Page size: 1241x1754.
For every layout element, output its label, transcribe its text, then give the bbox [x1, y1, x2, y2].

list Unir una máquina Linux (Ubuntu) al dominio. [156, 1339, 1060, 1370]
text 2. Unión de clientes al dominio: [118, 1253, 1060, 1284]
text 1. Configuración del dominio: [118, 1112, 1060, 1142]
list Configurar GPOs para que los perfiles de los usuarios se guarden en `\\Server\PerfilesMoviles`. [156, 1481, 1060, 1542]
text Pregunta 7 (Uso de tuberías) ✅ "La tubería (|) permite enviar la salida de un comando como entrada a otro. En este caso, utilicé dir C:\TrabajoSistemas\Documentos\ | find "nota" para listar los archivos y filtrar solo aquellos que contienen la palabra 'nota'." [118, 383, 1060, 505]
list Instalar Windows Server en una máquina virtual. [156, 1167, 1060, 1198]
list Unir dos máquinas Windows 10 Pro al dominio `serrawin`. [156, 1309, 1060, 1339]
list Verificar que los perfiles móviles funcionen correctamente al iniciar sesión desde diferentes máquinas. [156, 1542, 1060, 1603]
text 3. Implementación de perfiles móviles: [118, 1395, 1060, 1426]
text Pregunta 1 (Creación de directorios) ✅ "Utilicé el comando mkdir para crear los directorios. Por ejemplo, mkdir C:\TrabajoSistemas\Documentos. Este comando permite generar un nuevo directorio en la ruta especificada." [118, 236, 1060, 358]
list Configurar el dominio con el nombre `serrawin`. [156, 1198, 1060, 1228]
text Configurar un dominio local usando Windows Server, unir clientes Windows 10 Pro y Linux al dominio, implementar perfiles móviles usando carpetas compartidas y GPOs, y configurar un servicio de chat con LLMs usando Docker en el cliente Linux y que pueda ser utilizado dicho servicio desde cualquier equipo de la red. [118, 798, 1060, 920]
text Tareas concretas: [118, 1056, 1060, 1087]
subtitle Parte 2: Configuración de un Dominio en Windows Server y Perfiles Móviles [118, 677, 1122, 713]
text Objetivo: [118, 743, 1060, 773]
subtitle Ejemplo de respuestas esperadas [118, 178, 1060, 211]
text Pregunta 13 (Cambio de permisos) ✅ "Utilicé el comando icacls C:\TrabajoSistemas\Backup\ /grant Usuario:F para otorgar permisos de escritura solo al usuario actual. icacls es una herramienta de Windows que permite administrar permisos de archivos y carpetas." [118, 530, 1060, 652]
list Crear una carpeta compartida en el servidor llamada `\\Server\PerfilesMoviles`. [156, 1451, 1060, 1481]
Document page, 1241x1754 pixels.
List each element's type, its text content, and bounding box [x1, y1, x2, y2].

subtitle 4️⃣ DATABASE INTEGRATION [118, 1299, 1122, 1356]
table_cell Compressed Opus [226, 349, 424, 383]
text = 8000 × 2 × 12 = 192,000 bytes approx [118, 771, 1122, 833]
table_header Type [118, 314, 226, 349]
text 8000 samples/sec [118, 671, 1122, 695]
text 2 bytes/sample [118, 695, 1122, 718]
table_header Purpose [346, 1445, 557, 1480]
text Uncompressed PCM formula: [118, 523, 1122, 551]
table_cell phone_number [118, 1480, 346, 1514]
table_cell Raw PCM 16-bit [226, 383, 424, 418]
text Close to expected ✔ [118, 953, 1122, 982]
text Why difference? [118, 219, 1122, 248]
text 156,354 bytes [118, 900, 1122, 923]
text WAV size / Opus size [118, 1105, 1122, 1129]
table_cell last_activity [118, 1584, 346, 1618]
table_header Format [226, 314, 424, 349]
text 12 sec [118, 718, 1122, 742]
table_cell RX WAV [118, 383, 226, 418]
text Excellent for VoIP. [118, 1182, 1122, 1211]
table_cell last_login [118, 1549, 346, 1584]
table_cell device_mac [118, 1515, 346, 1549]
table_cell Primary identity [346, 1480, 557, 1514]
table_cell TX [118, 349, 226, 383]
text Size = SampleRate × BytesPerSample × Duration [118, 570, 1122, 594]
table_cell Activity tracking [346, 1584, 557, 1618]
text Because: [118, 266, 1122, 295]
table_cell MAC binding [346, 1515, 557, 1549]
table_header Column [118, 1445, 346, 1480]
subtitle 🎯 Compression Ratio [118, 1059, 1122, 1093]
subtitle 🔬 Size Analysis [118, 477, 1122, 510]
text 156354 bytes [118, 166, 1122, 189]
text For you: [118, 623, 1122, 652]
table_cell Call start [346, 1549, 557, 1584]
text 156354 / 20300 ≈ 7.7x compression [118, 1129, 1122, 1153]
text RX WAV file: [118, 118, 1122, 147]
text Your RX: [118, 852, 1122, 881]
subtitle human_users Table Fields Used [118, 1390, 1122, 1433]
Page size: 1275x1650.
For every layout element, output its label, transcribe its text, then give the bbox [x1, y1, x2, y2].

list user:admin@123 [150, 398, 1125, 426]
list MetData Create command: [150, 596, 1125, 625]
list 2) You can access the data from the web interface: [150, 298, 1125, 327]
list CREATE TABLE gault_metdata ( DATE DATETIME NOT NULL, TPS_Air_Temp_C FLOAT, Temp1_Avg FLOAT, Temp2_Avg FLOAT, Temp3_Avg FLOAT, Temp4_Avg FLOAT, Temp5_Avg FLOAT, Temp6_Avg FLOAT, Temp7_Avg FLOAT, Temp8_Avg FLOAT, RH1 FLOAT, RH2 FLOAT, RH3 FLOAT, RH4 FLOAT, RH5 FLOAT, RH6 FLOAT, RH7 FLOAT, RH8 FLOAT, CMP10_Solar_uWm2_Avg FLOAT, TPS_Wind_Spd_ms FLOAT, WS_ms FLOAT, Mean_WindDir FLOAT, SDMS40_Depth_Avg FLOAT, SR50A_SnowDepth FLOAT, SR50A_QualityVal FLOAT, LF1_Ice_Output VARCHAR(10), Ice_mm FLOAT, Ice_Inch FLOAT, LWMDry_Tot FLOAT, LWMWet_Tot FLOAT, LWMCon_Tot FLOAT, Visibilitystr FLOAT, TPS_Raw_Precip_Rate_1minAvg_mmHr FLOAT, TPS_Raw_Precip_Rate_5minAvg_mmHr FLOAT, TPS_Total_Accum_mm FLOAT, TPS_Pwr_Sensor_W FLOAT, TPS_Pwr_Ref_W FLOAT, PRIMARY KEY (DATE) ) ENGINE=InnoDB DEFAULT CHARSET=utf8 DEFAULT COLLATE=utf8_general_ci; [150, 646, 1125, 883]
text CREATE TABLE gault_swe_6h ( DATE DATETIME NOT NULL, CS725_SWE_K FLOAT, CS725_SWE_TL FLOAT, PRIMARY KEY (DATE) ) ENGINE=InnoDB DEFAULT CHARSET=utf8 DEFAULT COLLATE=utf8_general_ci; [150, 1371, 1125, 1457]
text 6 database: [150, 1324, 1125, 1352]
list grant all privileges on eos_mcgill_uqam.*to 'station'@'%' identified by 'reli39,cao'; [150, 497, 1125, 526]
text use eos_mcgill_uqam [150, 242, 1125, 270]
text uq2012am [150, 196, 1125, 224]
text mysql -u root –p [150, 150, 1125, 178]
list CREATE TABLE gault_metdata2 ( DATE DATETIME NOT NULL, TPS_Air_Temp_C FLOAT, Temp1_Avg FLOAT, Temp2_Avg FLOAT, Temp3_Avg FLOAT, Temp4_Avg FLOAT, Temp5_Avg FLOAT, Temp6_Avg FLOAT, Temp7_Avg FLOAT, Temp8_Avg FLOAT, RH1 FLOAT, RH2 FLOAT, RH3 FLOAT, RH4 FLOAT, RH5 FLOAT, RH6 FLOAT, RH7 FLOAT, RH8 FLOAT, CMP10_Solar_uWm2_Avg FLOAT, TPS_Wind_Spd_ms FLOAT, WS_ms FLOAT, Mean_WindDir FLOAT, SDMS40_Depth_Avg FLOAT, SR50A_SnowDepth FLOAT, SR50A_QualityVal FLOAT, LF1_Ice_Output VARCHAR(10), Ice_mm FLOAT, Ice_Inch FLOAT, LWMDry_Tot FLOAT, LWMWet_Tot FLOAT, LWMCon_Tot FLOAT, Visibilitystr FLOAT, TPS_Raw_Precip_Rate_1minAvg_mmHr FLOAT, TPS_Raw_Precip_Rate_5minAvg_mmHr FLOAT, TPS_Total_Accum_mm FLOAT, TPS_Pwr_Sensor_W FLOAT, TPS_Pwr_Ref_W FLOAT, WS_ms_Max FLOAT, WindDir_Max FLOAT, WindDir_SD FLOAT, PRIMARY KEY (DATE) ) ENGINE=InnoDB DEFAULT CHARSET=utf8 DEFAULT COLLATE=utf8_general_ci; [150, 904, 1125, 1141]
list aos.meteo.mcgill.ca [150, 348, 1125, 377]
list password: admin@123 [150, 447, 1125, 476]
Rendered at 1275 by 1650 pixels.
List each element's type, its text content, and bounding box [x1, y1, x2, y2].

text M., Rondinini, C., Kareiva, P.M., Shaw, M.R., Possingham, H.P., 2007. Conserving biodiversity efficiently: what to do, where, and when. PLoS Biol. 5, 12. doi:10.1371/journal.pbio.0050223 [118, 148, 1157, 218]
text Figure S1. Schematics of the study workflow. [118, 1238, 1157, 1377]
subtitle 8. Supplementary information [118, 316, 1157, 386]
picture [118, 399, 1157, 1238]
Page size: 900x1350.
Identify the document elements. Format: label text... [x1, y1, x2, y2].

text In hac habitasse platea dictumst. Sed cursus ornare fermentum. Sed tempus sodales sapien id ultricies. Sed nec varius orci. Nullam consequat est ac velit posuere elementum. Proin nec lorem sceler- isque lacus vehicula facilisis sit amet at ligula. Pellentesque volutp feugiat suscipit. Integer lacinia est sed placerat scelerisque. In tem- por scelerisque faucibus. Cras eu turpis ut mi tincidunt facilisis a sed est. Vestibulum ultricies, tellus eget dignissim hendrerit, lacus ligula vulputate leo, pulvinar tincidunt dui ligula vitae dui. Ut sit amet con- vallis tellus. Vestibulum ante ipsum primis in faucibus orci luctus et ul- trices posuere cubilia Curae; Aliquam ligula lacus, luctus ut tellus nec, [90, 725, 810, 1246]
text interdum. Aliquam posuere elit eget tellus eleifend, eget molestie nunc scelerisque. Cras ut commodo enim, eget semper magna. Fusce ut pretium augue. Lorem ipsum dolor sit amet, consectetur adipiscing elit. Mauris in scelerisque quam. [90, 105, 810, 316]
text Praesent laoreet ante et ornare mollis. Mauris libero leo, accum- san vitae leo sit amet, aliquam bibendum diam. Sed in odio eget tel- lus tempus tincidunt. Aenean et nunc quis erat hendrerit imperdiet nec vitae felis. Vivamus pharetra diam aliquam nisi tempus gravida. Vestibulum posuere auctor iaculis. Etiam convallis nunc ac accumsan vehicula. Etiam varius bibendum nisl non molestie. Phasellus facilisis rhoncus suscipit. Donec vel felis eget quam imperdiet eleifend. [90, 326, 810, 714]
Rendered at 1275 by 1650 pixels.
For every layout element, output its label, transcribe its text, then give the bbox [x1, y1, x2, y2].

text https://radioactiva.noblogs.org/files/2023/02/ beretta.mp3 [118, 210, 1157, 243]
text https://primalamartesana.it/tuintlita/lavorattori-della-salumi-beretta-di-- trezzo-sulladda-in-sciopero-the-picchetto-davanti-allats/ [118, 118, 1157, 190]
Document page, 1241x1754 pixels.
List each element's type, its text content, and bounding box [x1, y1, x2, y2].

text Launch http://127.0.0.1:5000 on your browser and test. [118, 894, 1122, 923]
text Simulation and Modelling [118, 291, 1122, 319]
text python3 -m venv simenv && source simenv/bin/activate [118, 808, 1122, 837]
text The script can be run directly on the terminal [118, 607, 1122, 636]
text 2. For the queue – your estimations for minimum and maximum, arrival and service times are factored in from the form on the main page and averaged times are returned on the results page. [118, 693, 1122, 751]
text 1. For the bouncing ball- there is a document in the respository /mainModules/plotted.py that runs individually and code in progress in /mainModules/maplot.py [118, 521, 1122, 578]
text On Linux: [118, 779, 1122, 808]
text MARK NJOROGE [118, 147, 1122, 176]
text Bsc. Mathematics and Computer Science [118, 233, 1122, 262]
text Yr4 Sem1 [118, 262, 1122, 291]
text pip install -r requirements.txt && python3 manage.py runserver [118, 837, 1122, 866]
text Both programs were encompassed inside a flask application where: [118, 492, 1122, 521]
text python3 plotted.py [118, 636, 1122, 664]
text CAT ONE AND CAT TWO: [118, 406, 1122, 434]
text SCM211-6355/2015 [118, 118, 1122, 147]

──────────────────────────────

TO DO: Please reproduce every line from the one containing "list Unir una" down to the one containing "text Pregunta 1 (Creación", exactly as they appear.

SOLUTION BELOW:
list Unir una máquina Linux (Ubuntu) al dominio. [156, 1339, 1060, 1370]
text 2. Unión de clientes al dominio: [118, 1253, 1060, 1284]
text 1. Configuración del dominio: [118, 1112, 1060, 1142]
list Configurar GPOs para que los perfiles de los usuarios se guarden en `\\Server\PerfilesMoviles`. [156, 1481, 1060, 1542]
text Pregunta 7 (Uso de tuberías) ✅ "La tubería (|) permite enviar la salida de un comando como entrada a otro. En este caso, utilicé dir C:\TrabajoSistemas\Documentos\ | find "nota" para listar los archivos y filtrar solo aquellos que contienen la palabra 'nota'." [118, 383, 1060, 505]
list Instalar Windows Server en una máquina virtual. [156, 1167, 1060, 1198]
list Unir dos máquinas Windows 10 Pro al dominio `serrawin`. [156, 1309, 1060, 1339]
list Verificar que los perfiles móviles funcionen correctamente al iniciar sesión desde diferentes máquinas. [156, 1542, 1060, 1603]
text 3. Implementación de perfiles móviles: [118, 1395, 1060, 1426]
text Pregunta 1 (Creación de directorios) ✅ "Utilicé el comando mkdir para crear los directorios. Por ejemplo, mkdir C:\TrabajoSistemas\Documentos. Este comando permite generar un nuevo directorio en la ruta especificada." [118, 236, 1060, 358]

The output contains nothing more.